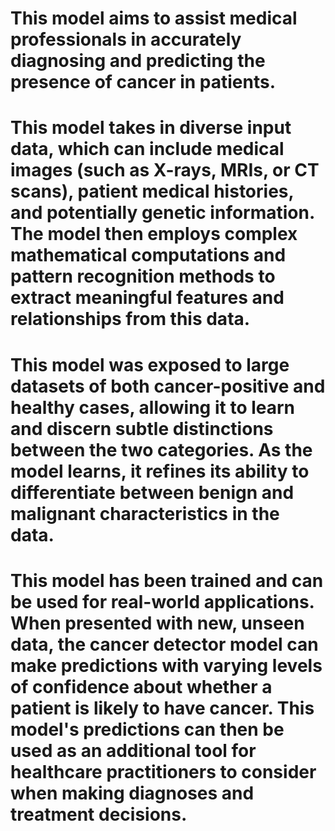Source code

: # This model aims to assist medical professionals in accurately diagnosing and predicting the presence of cancer in patients.

# This model takes in diverse input data, which can include medical images (such as X-rays, MRIs, or CT scans), patient medical histories, and potentially genetic information. The model then employs complex mathematical computations and pattern recognition methods to extract meaningful features and relationships from this data.

# This model was exposed to large datasets of both cancer-positive and healthy cases, allowing it to learn and discern subtle distinctions between the two categories. As the model learns, it refines its ability to differentiate between benign and malignant characteristics in the data.

# This model has been trained and can be used for real-world applications. When presented with new, unseen data, the cancer detector model can make predictions with varying levels of confidence about whether a patient is likely to have cancer. This model's predictions can then be used as an additional tool for healthcare practitioners to consider when making diagnoses and treatment decisions.
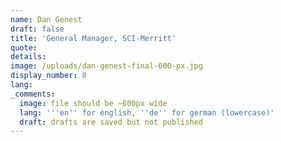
 ```yaml
---
name: Dan Genest
draft: false
title: 'General Manager, SCI-Merritt'
quote:
details:
image: /uploads/dan-genest-final-600-px.jpg
display_number: 8
lang:
_comments:
  image: file should be ~600px wide
  lang: '''en'' for english, ''de'' for german (lowercase)'
  draft: drafts are saved but not published
---
```

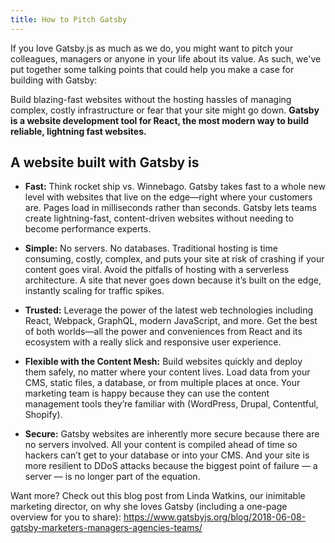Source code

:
 ```yaml
---
title: How to Pitch Gatsby
---
```


If you love Gatsby.js as much as we do, you might want to pitch your colleagues, managers or anyone in your life about its value. As such, we've put together some talking points that could help you make a case for building with Gatsby:

Build blazing-fast websites without the hosting hassles of managing complex, costly infrastructure or fear that your site might go down. **Gatsby is a website development tool for React, the most modern way to build reliable, lightning fast websites.**

## A website built with Gatsby is

- **Fast:** Think rocket ship vs. Winnebago. Gatsby takes fast to a whole new level with
  websites that live on the edge—right where your customers are. Pages load in milliseconds
  rather than seconds. Gatsby lets teams create lightning-fast, content-driven websites without
  needing to become performance experts.

- **Simple:** No servers. No databases. Traditional hosting is time consuming, costly, complex, and puts your site at risk of crashing if your content goes viral. Avoid the pitfalls of hosting with a serverless architecture. A site that never goes down because it’s built on the edge, instantly scaling for traffic spikes.

- **Trusted:** Leverage the power of the latest web technologies including React, Webpack, GraphQL, modern JavaScript, and more. Get the best of both worlds—all the power and conveniences from React and its ecosystem with a really slick and responsive user experience.

- **Flexible with the Content Mesh:** Build websites quickly and deploy them safely, no matter where your content lives. Load data from your CMS, static files, a database, or from multiple places at once. Your marketing team is happy because they can use the content management tools they’re familiar with (WordPress, Drupal, Contentful, Shopify).

- **Secure:** Gatsby websites are inherently more secure because there are no servers involved. All your content is compiled ahead of time so hackers can’t get to your database or into your CMS. And your site is more resilient to DDoS attacks because the biggest point of failure — a server — is no longer part of the equation.

Want more? Check out this blog post from Linda Watkins, our inimitable marketing director, on why she loves Gatsby (including a one-page overview for you to share): https://www.gatsbyjs.org/blog/2018-06-08-gatsby-marketers-managers-agencies-teams/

Activity:
Would you write out all of the data exactly as it stands, without the pictures?

Worked solution:
Source code

: # This model aims to assist medical professionals in accurately diagnosing and predicting the presence of cancer in patients.

# This model takes in diverse input data, which can include medical images (such as X-rays, MRIs, or CT scans), patient medical histories, and potentially genetic information. The model then employs complex mathematical computations and pattern recognition methods to extract meaningful features and relationships from this data.

# This model was exposed to large datasets of both cancer-positive and healthy cases, allowing it to learn and discern subtle distinctions between the two categories. As the model learns, it refines its ability to differentiate between benign and malignant characteristics in the data.

# This model has been trained and can be used for real-world applications. When presented with new, unseen data, the cancer detector model can make predictions with varying levels of confidence about whether a patient is likely to have cancer. This model's predictions can then be used as an additional tool for healthcare practitioners to consider when making diagnoses and treatment decisions.
 ```yaml
---
name: Dan Genest
draft: false
title: 'General Manager, SCI-Merritt'
quote:
details:
image: /uploads/dan-genest-final-600-px.jpg
display_number: 8
lang:
_comments:
  image: file should be ~600px wide
  lang: '''en'' for english, ''de'' for german (lowercase)'
  draft: drafts are saved but not published
---
```

Source code

:
 ```yaml
---
title: How to Pitch Gatsby
---
```


If you love Gatsby.js as much as we do, you might want to pitch your colleagues, managers or anyone in your life about its value. As such, we've put together some talking points that could help you make a case for building with Gatsby:

Build blazing-fast websites without the hosting hassles of managing complex, costly infrastructure or fear that your site might go down. **Gatsby is a website development tool for React, the most modern way to build reliable, lightning fast websites.**

## A website built with Gatsby is

- **Fast:** Think rocket ship vs. Winnebago. Gatsby takes fast to a whole new level with
  websites that live on the edge—right where your customers are. Pages load in milliseconds
  rather than seconds. Gatsby lets teams create lightning-fast, content-driven websites without
  needing to become performance experts.

- **Simple:** No servers. No databases. Traditional hosting is time consuming, costly, complex, and puts your site at risk of crashing if your content goes viral. Avoid the pitfalls of hosting with a serverless architecture. A site that never goes down because it’s built on the edge, instantly scaling for traffic spikes.

- **Trusted:** Leverage the power of the latest web technologies including React, Webpack, GraphQL, modern JavaScript, and more. Get the best of both worlds—all the power and conveniences from React and its ecosystem with a really slick and responsive user experience.

- **Flexible with the Content Mesh:** Build websites quickly and deploy them safely, no matter where your content lives. Load data from your CMS, static files, a database, or from multiple places at once. Your marketing team is happy because they can use the content management tools they’re familiar with (WordPress, Drupal, Contentful, Shopify).

- **Secure:** Gatsby websites are inherently more secure because there are no servers involved. All your content is compiled ahead of time so hackers can’t get to your database or into your CMS. And your site is more resilient to DDoS attacks because the biggest point of failure — a server — is no longer part of the equation.

Want more? Check out this blog post from Linda Watkins, our inimitable marketing director, on why she loves Gatsby (including a one-page overview for you to share): https://www.gatsbyjs.org/blog/2018-06-08-gatsby-marketers-managers-agencies-teams/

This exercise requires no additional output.